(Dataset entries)
***
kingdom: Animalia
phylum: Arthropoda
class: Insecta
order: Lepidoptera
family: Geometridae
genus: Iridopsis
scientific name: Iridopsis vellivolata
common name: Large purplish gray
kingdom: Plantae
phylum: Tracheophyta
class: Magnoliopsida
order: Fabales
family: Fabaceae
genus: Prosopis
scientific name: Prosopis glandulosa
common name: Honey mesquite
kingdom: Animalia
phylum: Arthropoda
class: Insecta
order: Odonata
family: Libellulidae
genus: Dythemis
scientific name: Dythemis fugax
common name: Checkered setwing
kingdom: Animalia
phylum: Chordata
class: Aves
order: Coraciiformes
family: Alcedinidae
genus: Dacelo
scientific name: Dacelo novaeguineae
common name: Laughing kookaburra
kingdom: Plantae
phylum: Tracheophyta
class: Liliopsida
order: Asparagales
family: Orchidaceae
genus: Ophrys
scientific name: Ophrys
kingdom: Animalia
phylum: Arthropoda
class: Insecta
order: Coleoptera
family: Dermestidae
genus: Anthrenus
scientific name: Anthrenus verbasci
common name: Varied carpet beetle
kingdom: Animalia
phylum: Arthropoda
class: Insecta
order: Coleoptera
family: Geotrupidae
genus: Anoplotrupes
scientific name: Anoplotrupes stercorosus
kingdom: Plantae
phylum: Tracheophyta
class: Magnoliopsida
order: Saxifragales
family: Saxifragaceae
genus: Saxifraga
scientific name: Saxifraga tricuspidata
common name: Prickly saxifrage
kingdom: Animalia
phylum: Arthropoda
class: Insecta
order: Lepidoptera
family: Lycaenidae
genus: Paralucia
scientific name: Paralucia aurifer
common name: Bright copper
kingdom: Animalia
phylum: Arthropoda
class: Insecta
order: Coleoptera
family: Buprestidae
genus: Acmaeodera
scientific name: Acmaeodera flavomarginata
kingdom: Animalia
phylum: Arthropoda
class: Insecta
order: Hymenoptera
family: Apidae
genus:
***
Task to carry out - Return every line of the material above without any change, in the same order.

Correct result -
kingdom: Animalia
phylum: Arthropoda
class: Insecta
order: Lepidoptera
family: Geometridae
genus: Iridopsis
scientific name: Iridopsis vellivolata
common name: Large purplish gray
kingdom: Plantae
phylum: Tracheophyta
class: Magnoliopsida
order: Fabales
family: Fabaceae
genus: Prosopis
scientific name: Prosopis glandulosa
common name: Honey mesquite
kingdom: Animalia
phylum: Arthropoda
class: Insecta
order: Odonata
family: Libellulidae
genus: Dythemis
scientific name: Dythemis fugax
common name: Checkered setwing
kingdom: Animalia
phylum: Chordata
class: Aves
order: Coraciiformes
family: Alcedinidae
genus: Dacelo
scientific name: Dacelo novaeguineae
common name: Laughing kookaburra
kingdom: Plantae
phylum: Tracheophyta
class: Liliopsida
order: Asparagales
family: Orchidaceae
genus: Ophrys
scientific name: Ophrys
kingdom: Animalia
phylum: Arthropoda
class: Insecta
order: Coleoptera
family: Dermestidae
genus: Anthrenus
scientific name: Anthrenus verbasci
common name: Varied carpet beetle
kingdom: Animalia
phylum: Arthropoda
class: Insecta
order: Coleoptera
family: Geotrupidae
genus: Anoplotrupes
scientific name: Anoplotrupes stercorosus
kingdom: Plantae
phylum: Tracheophyta
class: Magnoliopsida
order: Saxifragales
family: Saxifragaceae
genus: Saxifraga
scientific name: Saxifraga tricuspidata
common name: Prickly saxifrage
kingdom: Animalia
phylum: Arthropoda
class: Insecta
order: Lepidoptera
family: Lycaenidae
genus: Paralucia
scientific name: Paralucia aurifer
common name: Bright copper
kingdom: Animalia
phylum: Arthropoda
class: Insecta
order: Coleoptera
family: Buprestidae
genus: Acmaeodera
scientific name: Acmaeodera flavomarginata
kingdom: Animalia
phylum: Arthropoda
class: Insecta
order: Hymenoptera
family: Apidae
genus:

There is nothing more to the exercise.